__Brief__:
All lines with the word "investigación" are to be found and copied from the listing.

((

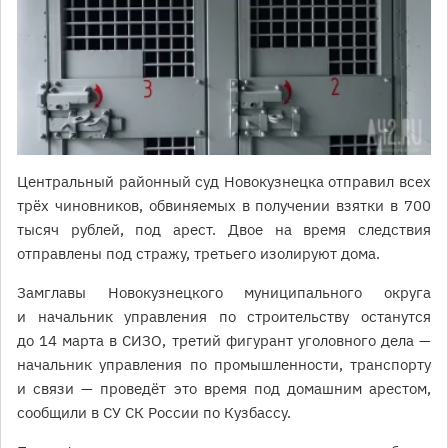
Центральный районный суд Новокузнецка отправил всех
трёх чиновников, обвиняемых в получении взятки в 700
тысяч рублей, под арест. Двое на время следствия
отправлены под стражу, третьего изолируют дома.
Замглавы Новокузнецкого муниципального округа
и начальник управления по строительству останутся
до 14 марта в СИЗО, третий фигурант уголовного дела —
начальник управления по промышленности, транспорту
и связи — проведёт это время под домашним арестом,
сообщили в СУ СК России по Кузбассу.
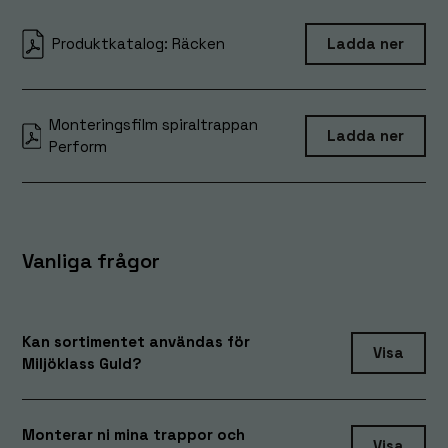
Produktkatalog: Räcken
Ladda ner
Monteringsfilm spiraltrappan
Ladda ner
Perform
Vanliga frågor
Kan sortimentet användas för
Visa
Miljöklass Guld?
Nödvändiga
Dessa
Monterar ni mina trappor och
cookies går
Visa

))
((

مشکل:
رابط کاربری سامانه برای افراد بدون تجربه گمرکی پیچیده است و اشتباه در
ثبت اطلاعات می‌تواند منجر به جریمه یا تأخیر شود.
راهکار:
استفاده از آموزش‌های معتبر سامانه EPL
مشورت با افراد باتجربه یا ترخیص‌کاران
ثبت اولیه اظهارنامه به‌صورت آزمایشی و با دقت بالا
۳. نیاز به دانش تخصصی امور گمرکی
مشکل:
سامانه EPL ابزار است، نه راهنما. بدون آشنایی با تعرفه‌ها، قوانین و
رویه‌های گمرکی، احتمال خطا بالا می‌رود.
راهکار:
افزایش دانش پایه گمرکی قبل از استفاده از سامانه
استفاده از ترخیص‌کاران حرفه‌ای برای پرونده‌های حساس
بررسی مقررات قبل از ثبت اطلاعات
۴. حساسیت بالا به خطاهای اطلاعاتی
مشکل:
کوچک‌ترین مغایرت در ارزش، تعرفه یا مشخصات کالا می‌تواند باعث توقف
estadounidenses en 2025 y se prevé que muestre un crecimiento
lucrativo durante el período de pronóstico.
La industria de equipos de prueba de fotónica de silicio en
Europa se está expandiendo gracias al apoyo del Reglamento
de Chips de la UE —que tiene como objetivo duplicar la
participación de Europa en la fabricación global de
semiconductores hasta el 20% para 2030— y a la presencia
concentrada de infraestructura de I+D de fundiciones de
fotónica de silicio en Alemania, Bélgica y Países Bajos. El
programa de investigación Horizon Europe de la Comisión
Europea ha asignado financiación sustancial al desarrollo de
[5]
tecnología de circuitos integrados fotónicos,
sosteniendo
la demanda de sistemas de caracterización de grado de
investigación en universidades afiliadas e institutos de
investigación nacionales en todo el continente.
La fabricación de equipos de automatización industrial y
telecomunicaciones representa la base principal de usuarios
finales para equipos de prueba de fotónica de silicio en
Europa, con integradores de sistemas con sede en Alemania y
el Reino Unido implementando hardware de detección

))
((

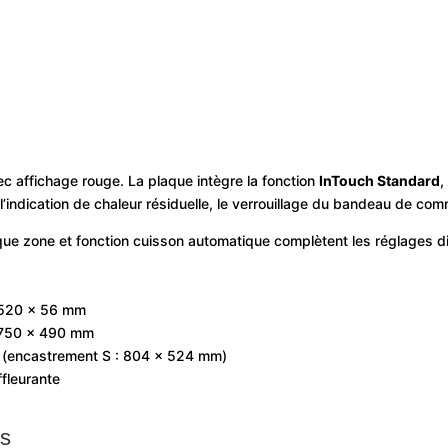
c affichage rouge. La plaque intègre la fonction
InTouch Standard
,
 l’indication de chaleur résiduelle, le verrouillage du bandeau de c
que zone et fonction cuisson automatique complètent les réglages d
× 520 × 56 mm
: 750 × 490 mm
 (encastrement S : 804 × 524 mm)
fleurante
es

))

__Your solution__:
programa de investigación Horizon Europe de la Comisión
investigación en universidades afiliadas e institutos de
investigación nacionales en todo el continente.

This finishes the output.